Regia di Jean-Claude Brisseau vedi scheda film
Nell’ultimo dei tre giorni dedicati a quella festa del cinema chiamata “Le printemps du cinema”, la bella e piccola multisala Mercury di Place Garibaldi a Nizza ospita il regista Jean Claude Brisseau, omone ultrasessantenne pressoché sconosciuto in Italia, ma che ebbi occasione di incontrare oltre dodici anni fa a Cannes ove presentava, nell’ambito di una retrospettiva dedicata al cinema della banlieue e delle classi disagiate, il suo splendido, fortissimo e travolgente “De bruit et de fureur”, che a tutt’oggi è probabilmente la pellicola più nota ed apprezzata del cineasta francese.
Brisseau è una sorta di Silvano Agosti d’Oltralpe, che percorre la via tortuosa, complicata, ma libera da vincoli castranti propri del cinema più indipendente, ricoprendo, per necessità più che per desiderio, svariati ruoli, che in questa circostanza includono pure il ruolo dell’attore protagonista, condiviso assieme ad una giovane allieva della scuola di cinema ove il cineasta tutt’ora insegna.
Messa da parte per una volta la tematica sociale, i tentativi di integrazione del ceto sociale più umile col resto del mondo, la vita agra della giungla metropolitana, Brisseau ci intrattiene con una vicenda più intima, per certi versi forse un po’ autobiografica, che indaga sugli stati d’animo e sulle solitudini di una persona piuttosto avanti negli anni: nel caso specifico le vicissitudini che rompono la placida e abitudinaria quotidianita di un professore universitario in pensione, che si prepara ad affrontare in solitudine gli ultimi capitoli della propria esistenza. Fino al giorno in cui, mentre è impegnato nella stesura di un suo saggio sulle implicazioni genealogiche che potrebbero condizionare scelte e abitudini di vita contemporanee, finisce casualmente per soccorrere dal linciaggio una giovane ragazza, percossa violentemente sulle scale del suo pianerottolo da uno sconosciuto. Offerta la massima ospitalità alla giovane, succede inevitabilmente che tra i due si instaura un rapporto sin troppo intimo per non destar sospetti (almeno in capo allo spettatore più smaliziato): un legame di affettività che appare una via di mezzo tra un attaccamento filiale ed un sentimento amoroso.
Fino a che in quella casa borghese e un po’ demodé che diviene la dimora abituale pure della giovane, cominciano a verificarsi fenomeni strani ed inquietanti: allucinazioni, apparizioni spettrali, movimenti di oggetti che scatenano fenomeni inverosimili, soprattutto agli occhi increduli e razionali del professore, uomo di cultura ateo e per nulla avvezzo a credere al paranormale.

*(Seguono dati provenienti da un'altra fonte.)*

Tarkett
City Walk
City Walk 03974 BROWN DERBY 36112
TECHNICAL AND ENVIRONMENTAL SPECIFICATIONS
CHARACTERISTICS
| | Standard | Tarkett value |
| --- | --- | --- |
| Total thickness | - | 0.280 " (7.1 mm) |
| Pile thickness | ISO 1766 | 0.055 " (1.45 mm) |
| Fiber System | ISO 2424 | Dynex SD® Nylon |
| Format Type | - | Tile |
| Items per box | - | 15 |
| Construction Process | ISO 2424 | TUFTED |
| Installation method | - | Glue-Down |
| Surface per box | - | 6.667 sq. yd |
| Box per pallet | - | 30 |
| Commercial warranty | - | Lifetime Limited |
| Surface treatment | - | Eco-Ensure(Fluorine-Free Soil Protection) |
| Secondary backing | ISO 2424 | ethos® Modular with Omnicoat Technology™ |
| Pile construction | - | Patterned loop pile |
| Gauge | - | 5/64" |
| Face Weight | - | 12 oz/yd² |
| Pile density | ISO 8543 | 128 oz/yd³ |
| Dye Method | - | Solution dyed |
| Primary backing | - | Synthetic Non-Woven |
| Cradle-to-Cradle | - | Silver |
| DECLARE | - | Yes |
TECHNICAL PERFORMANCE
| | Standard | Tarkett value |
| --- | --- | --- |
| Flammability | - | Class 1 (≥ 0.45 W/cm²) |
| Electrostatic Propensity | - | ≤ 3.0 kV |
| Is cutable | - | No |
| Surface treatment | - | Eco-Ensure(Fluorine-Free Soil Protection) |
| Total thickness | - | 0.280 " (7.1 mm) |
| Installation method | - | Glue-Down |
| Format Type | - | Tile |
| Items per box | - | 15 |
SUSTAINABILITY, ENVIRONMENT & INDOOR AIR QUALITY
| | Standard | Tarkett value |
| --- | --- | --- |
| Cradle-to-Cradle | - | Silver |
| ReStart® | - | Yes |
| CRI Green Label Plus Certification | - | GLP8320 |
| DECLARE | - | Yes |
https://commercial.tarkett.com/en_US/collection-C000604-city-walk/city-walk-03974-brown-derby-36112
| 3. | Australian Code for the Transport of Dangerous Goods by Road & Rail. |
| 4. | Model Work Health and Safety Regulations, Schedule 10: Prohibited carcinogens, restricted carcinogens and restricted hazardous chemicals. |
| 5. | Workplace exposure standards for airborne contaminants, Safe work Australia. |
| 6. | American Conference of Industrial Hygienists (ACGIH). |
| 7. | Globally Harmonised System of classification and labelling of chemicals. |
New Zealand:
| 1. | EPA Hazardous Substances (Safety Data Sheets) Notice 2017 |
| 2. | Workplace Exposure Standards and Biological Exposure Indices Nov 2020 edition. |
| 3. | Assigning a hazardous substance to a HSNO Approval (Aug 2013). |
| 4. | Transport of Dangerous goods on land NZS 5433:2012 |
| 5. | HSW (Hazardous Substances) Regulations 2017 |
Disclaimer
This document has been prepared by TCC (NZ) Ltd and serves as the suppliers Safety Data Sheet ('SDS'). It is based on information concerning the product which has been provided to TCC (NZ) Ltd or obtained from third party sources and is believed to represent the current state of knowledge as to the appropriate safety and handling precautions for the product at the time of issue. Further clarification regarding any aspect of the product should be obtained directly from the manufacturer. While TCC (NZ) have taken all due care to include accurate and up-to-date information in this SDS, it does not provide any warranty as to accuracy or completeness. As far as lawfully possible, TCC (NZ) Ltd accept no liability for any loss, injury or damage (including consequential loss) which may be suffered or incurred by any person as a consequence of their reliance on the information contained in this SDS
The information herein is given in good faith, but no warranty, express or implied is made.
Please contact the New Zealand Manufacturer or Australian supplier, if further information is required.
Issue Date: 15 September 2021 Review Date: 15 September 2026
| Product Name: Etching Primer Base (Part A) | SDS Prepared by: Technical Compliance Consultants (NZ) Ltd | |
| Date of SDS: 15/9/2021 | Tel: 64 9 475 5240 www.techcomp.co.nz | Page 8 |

Brisseau - che conserva pure in questa occasione il dono ma anche l'ardire di scioccare lo spettatore, anche con riprese e situazioni imprevedibili che qui tingono la pellicola, almeno a sprazzi, di momenti horror intensi, al limite dell’assurdo, poco plausibili, ma efficacissimi a garantire qualche brivido imprevisto, si addentra in tematiche molto rischiose che comprendono una riconsiderazione di argomenti tabù come l’aldilà o la reincarnazione, aspetti che in un miscredente risoluto come il protagonista venivano rifuggiti con scherno e preventiva diffidenza.
Si tratterà di un tranello classico del noir più risaputo e tuttavia appassionante, ordito da una giovane femme fatale per circuire il vecchio professore o davvero esiste un richiamo ad una vita precedente in cui due anime separate dalla prematura scomparsa di uno dei due (l’amata moglie del professore, deceduta ormai da anni) si predispongono ad una rincorsa senza tempo tramite nuovi individui che sostituiscono quelli ormai scomparsi?
Il regista non risponde chiaramente a questo quesito ma ci gioca attorno in modo bizzarro ed inconsueto, evitando altresì i luoghi comuni del thriller (mentre i momenti horror risultano davvero inquietanti proprio perché disposti in un contesto anomalo del dramma intimo girato con telecamera a mano e una fotografia improntata sul più schietto realismo) fino ad una resa dei conti che, anziché risolvere gli enigmi, ne crea di nuovi lasciando sgomenti.
Vincitore a sorpresa del primo premio all’ultimo Festival di Locarno, il film di Brisseau, presentato in anteprima in questa occasione, è più interessante che riuscito, e fa dell’anomalia di un suo contesto narrativo bizzarro il suo più efficace punto di interesse.